M. Jean-Paul Bacquet. Je précise que je n’ai pas consulté les « listes noires » car je vous ai régulièrement entendu dire que ces listes n’étaient pas très fiables.

Mme. La Présidente Élisabeth Guigou. En l’absence d’autres remarques et questions, les projets de loi sont soumis à l'avis de la Commission.

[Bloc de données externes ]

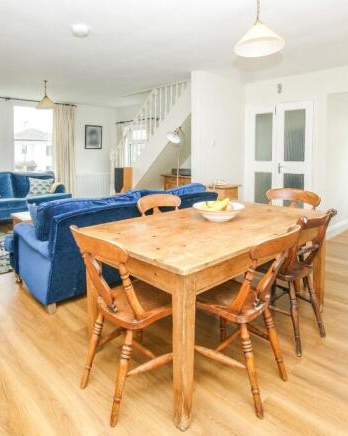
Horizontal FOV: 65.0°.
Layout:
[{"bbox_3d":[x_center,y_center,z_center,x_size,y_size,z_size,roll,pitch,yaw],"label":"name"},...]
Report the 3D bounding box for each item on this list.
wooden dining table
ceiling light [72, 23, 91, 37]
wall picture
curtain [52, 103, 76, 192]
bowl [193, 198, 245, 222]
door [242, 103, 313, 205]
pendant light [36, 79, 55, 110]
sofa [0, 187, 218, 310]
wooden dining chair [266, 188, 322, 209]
[{"bbox_3d":[0.312,0.406,1.965,1.650,0.775,0.970,-10,15,-41],"label":"wooden dining table"},{"bbox_3d":[-0.898,-1.829,2.650,0.150,0.050,0.150,0,11,0],"label":"ceiling light"},{"bbox_3d":[-1.916,-1.933,6.550,0.420,0.580,0.030,-7,11,-38],"label":"wall picture"},{"bbox_3d":[-2.414,-1.331,6.020,0.520,2.320,0.140,-7,11,-38],"label":"curtain"},{"bbox_3d":[0.320,-0.054,1.970,0.360,0.125,0.360,0,11,0],"label":"bowl"},{"bbox_3d":[1.695,-0.839,4.450,1.030,2.030,0.090,8,14,36],"label":"door"},{"bbox_3d":[-1.945,-1.865,4.150,0.260,0.430,0.260,0,8,0],"label":"pendant light"},{"bbox_3d":[-0.492,0.147,2.876,1.980,0.910,0.950,-7,11,-38],"label":"sofa"},{"bbox_3d":[1.040,0.220,2.580,0.470,0.910,0.500,7,11,41],"label":"wooden dining chair"}]

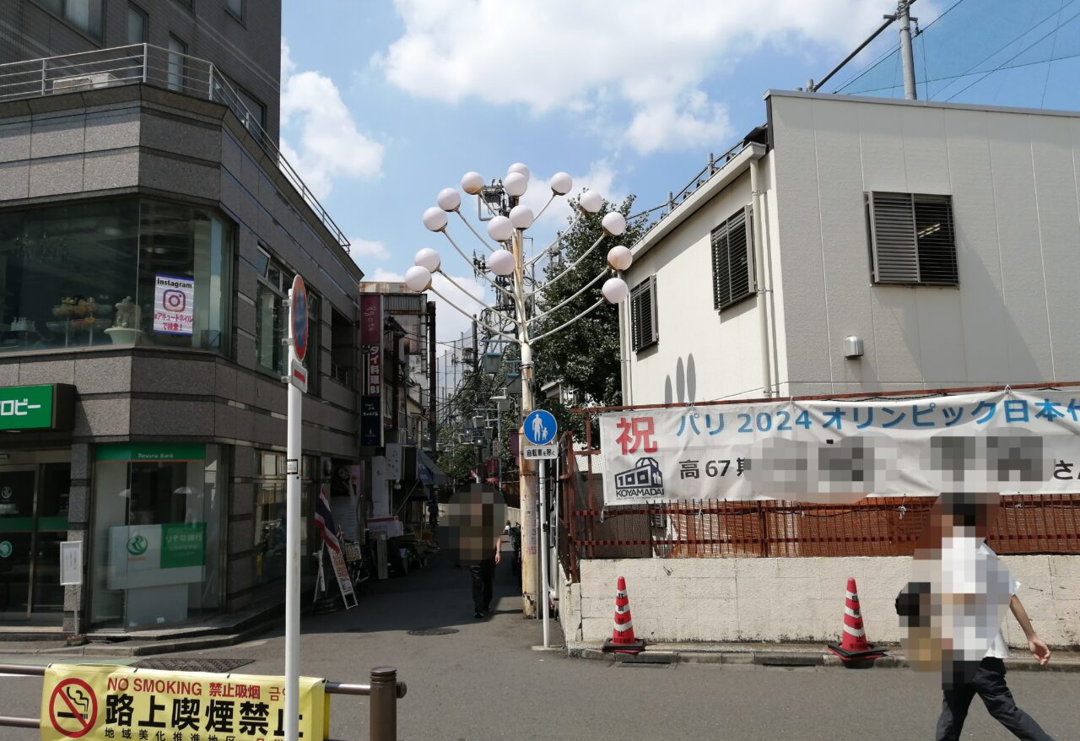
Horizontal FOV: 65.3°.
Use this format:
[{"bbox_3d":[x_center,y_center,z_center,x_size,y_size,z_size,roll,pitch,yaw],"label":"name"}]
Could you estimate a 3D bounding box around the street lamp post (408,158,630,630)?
[{"bbox_3d":[-0.253,0.186,10.961,3.000,6.020,2.200,-1,-7,0],"label":"street lamp post"}]

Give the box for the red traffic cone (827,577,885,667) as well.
[{"bbox_3d":[2.895,2.272,7.771,0.410,0.700,0.410,1,-7,-16],"label":"red traffic cone"}]

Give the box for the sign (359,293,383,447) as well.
[{"bbox_3d":[-3.971,-0.020,19.915,0.510,3.630,0.280,-1,-7,-1],"label":"sign"}]

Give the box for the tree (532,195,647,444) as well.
[{"bbox_3d":[1.192,0.120,18.119,2.900,7.840,2.900,-1,-7,0],"label":"tree"}]

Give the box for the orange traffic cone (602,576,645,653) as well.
[{"bbox_3d":[0.805,2.374,8.178,0.390,0.690,0.390,-3,-7,11],"label":"orange traffic cone"}]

Suivant les conclusions du rapporteur, la commission adopte sans modification les projets de loi (n° 193 et n° 194).

ANNEXE

TEXTES DE LA COMMISSION DES AFFAIRES ÉTRANGÈRES

Article unique

(Non modifié)

Est autorisée la ratification de l’accord sur la création d’un espace aérien commun entre l’Union européenne et ses États membres, d’une part, et la Géorgie, d’autre part (ensemble quatre annexes), signé à Bruxelles le 2 décembre 2010, et dont le texte est annexé à la présente loi.

Article unique

(Non modifié)

Est autorisée la ratification de l’accord euro-méditerranéen relatif aux services aériens entre l’Union européenne et ses États membres, d’une part, et le Royaume hachémite de Jordanie, d’autre part (ensemble quatre annexes) signé à Bruxelles, le 15 décembre 2010, et dont le texte est annexé à la présente loi.

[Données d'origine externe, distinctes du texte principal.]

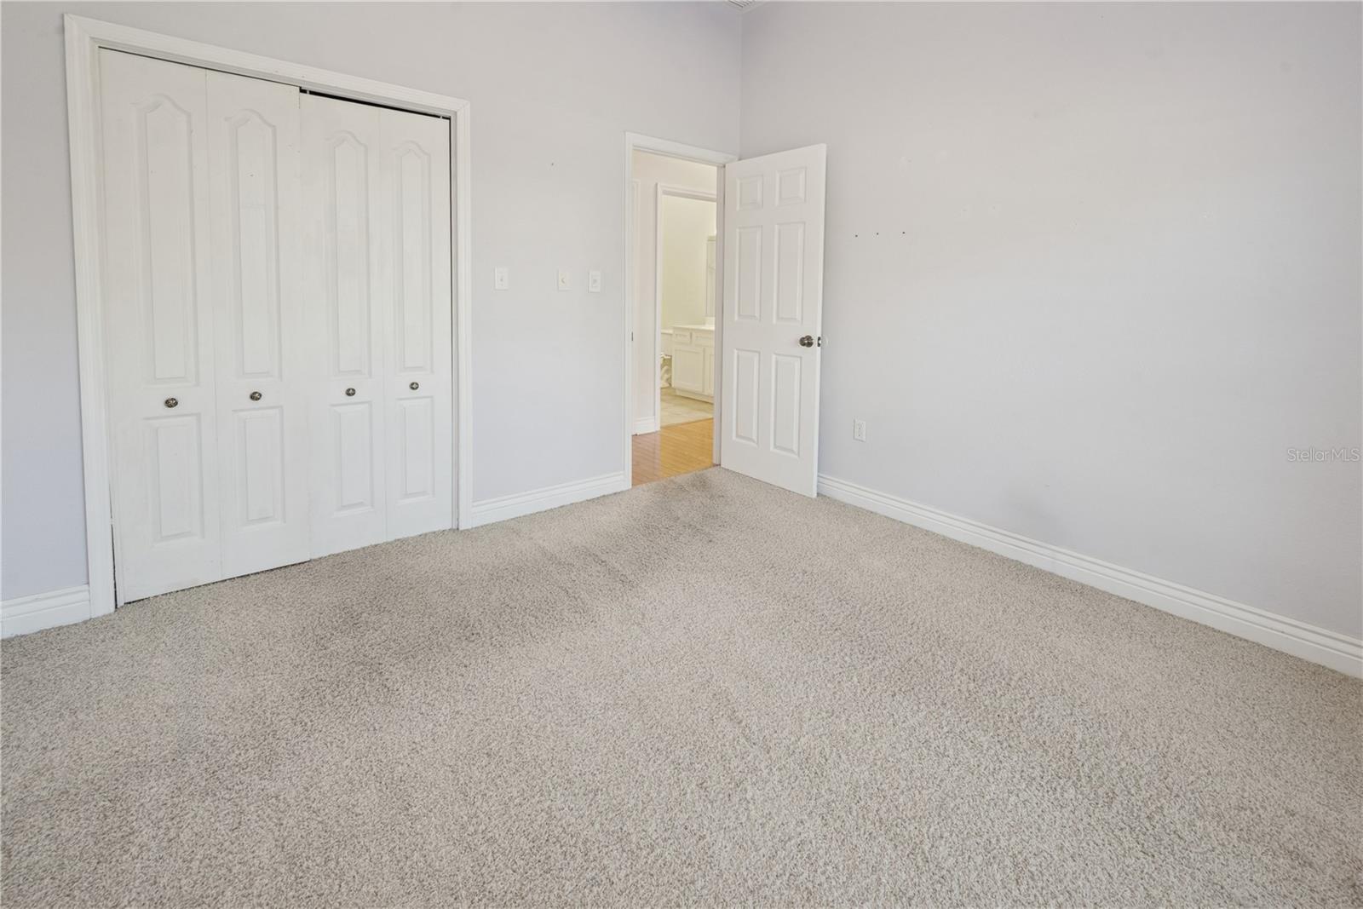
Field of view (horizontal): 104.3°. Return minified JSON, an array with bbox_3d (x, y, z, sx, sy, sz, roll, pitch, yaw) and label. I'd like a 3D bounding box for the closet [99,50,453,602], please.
[{"bbox_3d":[-1.647,-0.538,2.326,1.180,2.030,0.045,-4,8,-35],"label":"closet"}]

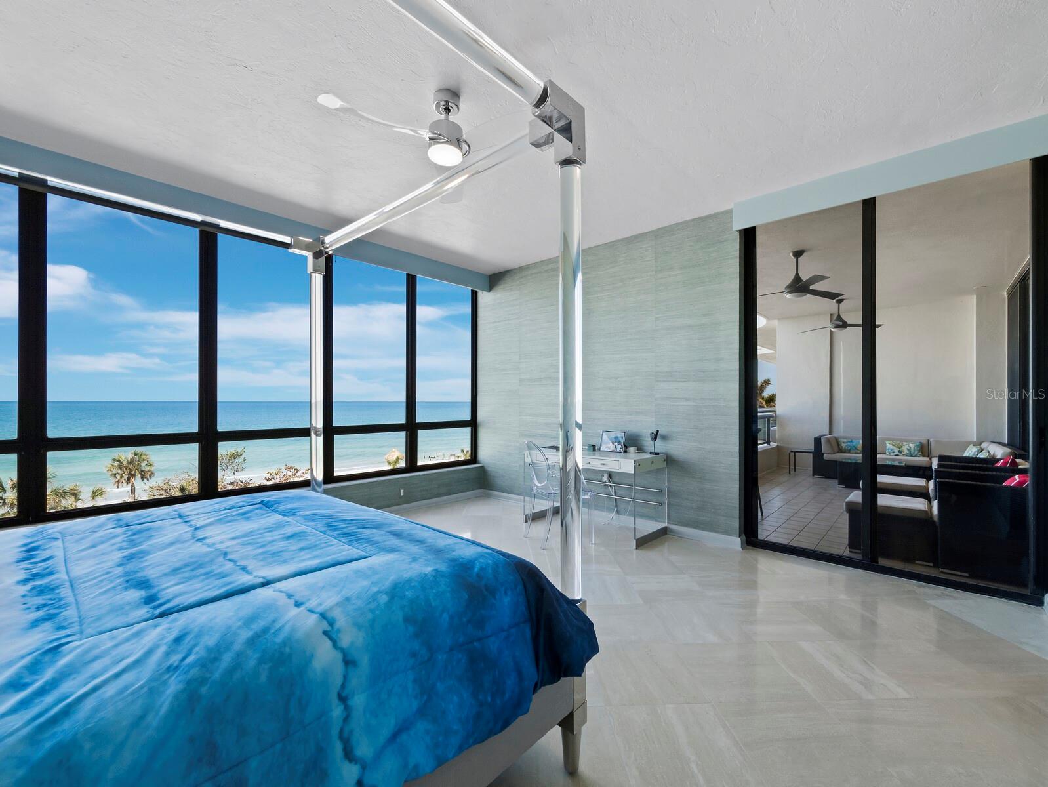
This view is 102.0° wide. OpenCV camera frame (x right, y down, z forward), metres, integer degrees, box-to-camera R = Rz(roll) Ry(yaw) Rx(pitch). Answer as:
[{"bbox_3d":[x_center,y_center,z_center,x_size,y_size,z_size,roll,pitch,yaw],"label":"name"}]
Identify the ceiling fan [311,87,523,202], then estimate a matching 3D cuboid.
[{"bbox_3d":[-0.430,-1.543,2.525,1.270,0.340,1.200,0,-1,-6],"label":"ceiling fan"}]

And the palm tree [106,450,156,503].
[{"bbox_3d":[-31.518,6.979,33.893,3.000,4.900,3.000,1,-1,-43],"label":"palm tree"}]

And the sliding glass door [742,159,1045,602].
[{"bbox_3d":[2.597,-0.074,3.212,1.695,2.790,0.120,-1,-1,39],"label":"sliding glass door"}]

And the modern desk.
[{"bbox_3d":[0.672,0.959,4.220,1.250,0.757,0.575,-1,-1,42],"label":"modern desk"}]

NB : Le texte des accords figure en annexe aux projets de loi (n° 193 et n° 194).

© Assemblée nationale

1 Le PSM a été lancé en juillet 2008 lors du sommet de Paris par les chefs d’État et de gouvernement des 27 États membres et 16 pays du Sud et de l’Est de la Méditerranée. Ce plan vise à augmenter considérablement la production d’électricité issue de sources d’énergie renouvelables – essentiellement l’énergie solaire et éolienne – dans la région, avec l’objectif d’une capacité installée de 20 GW d’ici à 2020. Il vise également à promouvoir l’utilisation des technologies permettant d’améliorer l’efficacité énergétique.

2 Cour de justice des Communautés européennes – Affaires C-466/98, C-467/98, C-468/98, C-469/98, C-471/98, C-472/98, C-475/98, C-476/98 concernant le Royaume-Uni, le Danemark, la Suède, la Finlande, la Belgique, le Luxembourg, l’Autriche et l’Allemagne.